_Saved entries_
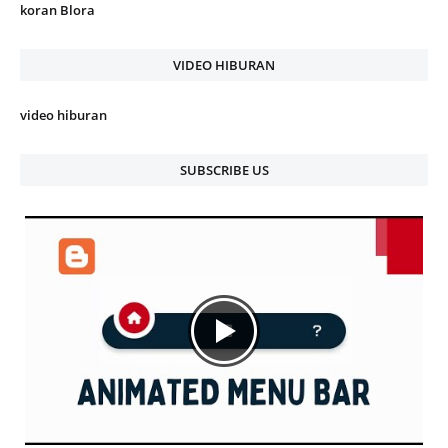
koran Blora
VIDEO HIBURAN
video hiburan
SUBSCRIBE US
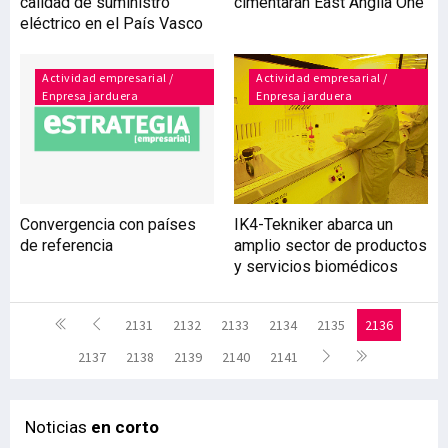
calidad de suministro
cimentarán East Anglia One
eléctrico en el País Vasco
Actividad empresarial /
Actividad empresarial /
Enpresa jarduera
Enpresa jarduera
Convergencia con países
IK4-Tekniker abarca un
de referencia
amplio sector de productos
y servicios biomédicos
2131
2132
2133
2134
2135
2136
2137
2138
2139
2140
2141
Noticias
en corto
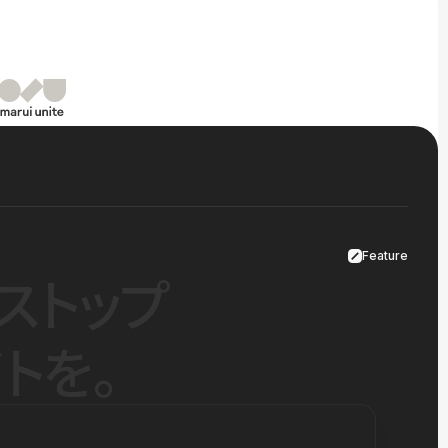
Feature
ストップ
トを。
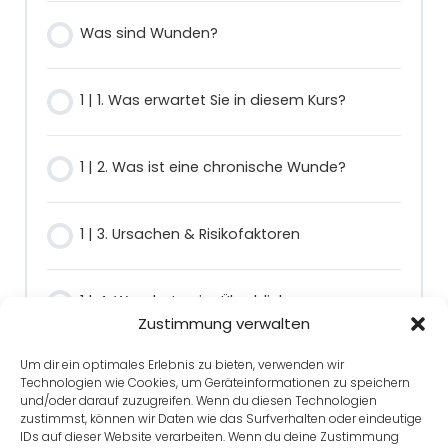
Was sind Wunden?
1 | 1. Was erwartet Sie in diesem Kurs?
1 | 2. Was ist eine chronische Wunde?
1 | 3. Ursachen & Risikofaktoren
1 | 4. Wundarten im Überblick
Zustimmung verwalten
Um dir ein optimales Erlebnis zu bieten, verwenden wir
Technologien wie Cookies, um Geräteinformationen zu speichern
und/oder darauf zuzugreifen. Wenn du diesen Technologien
zustimmst, können wir Daten wie das Surfverhalten oder eindeutige
Zurück zu Kurs
IDs auf dieser Website verarbeiten. Wenn du deine Zustimmung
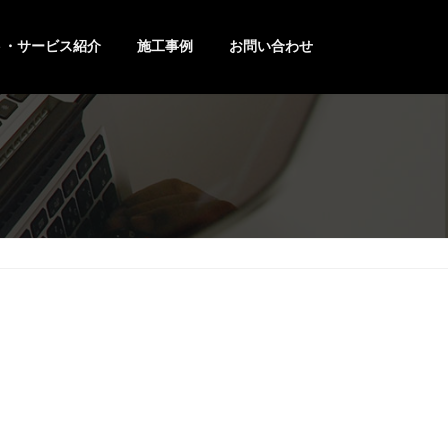
ト・サービス紹介
施工事例
お問い合わせ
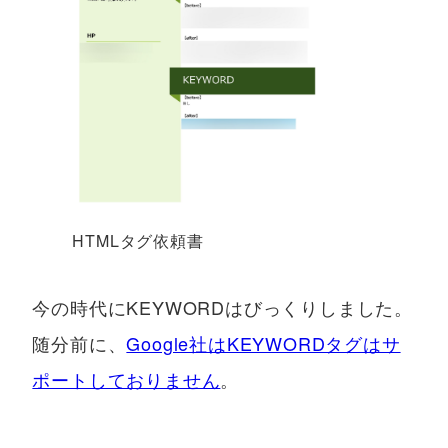
HTMLタグ依頼書
今の時代にKEYWORDはびっくりしました。
随分前に、
Google社はKEYWORDタグはサ
ポートしておりません
。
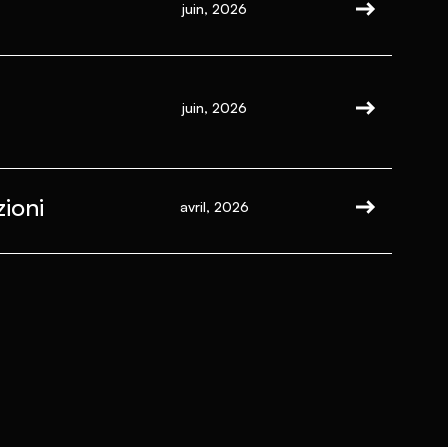
juin, 2026
juin, 2026
ioni
avril, 2026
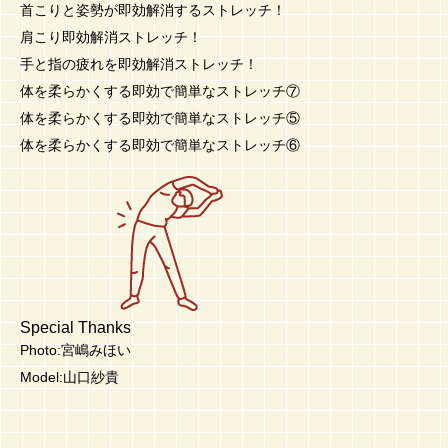
首こりと姿勢が即効解消するストレッチ！
肩こり即効解消ストレッチ！
手と指の疲れを即効解消ストレッチ！
体を柔らかくする即効で簡単なストレッチ⑦
体を柔らかくする即効で簡単なストレッチ⑤
体を柔らかくする即効で簡単なストレッチ⑥
Special Thanks
Photo:宮嶋みほい
Model:山口紗貴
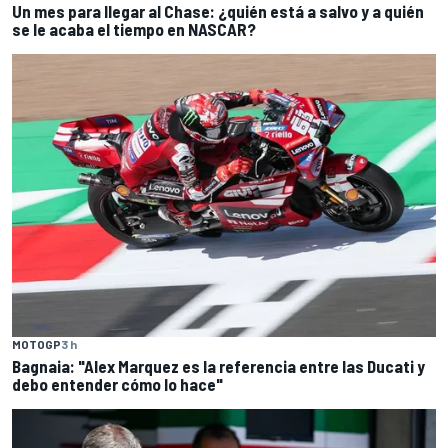
Un mes para llegar al Chase: ¿quién está a salvo y a quién
se le acaba el tiempo en NASCAR?
MOTOGP
3 h
Bagnaia: "Alex Marquez es la referencia entre las Ducati y
debo entender cómo lo hace"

_TASK TO CARRY OUT_
Pull out every line of text from the entries above, copying each one word for word and omitting the pictures.

_SOLUTION BELOW_
koran Blora
VIDEO HIBURAN
video hiburan
SUBSCRIBE US
calidad de suministro
cimentarán East Anglia One
eléctrico en el País Vasco
Actividad empresarial /
Actividad empresarial /
Enpresa jarduera
Enpresa jarduera
Convergencia con países
IK4-Tekniker abarca un
de referencia
amplio sector de productos
y servicios biomédicos
2131
2132
2133
2134
2135
2136
2137
2138
2139
2140
2141
Noticias
en corto
Feature
ストップ
トを。
Was sind Wunden?
1 | 1. Was erwartet Sie in diesem Kurs?
1 | 2. Was ist eine chronische Wunde?
1 | 3. Ursachen & Risikofaktoren
1 | 4. Wundarten im Überblick
Zustimmung verwalten
Um dir ein optimales Erlebnis zu bieten, verwenden wir
Technologien wie Cookies, um Geräteinformationen zu speichern
und/oder darauf zuzugreifen. Wenn du diesen Technologien
zustimmst, können wir Daten wie das Surfverhalten oder eindeutige
Zurück zu Kurs
IDs auf dieser Website verarbeiten. Wenn du deine Zustimmung
ト・サービス紹介
施工事例
お問い合わせ
HTMLタグ依頼書
今の時代にKEYWORDはびっくりしました。
随分前に、
Google社はKEYWORDタグはサ
ポートしておりません
。
juin, 2026
juin, 2026
ioni
avril, 2026
首こりと姿勢が即効解消するストレッチ！
肩こり即効解消ストレッチ！
手と指の疲れを即効解消ストレッチ！
体を柔らかくする即効で簡単なストレッチ⑦
体を柔らかくする即効で簡単なストレッチ⑤
体を柔らかくする即効で簡単なストレッチ⑥
Special Thanks
Photo:宮嶋みほい
Model:山口紗貴
Un mes para llegar al Chase: ¿quién está a salvo y a quién
se le acaba el tiempo en NASCAR?
MOTOGP
3 h
Bagnaia: "Alex Marquez es la referencia entre las Ducati y
debo entender cómo lo hace"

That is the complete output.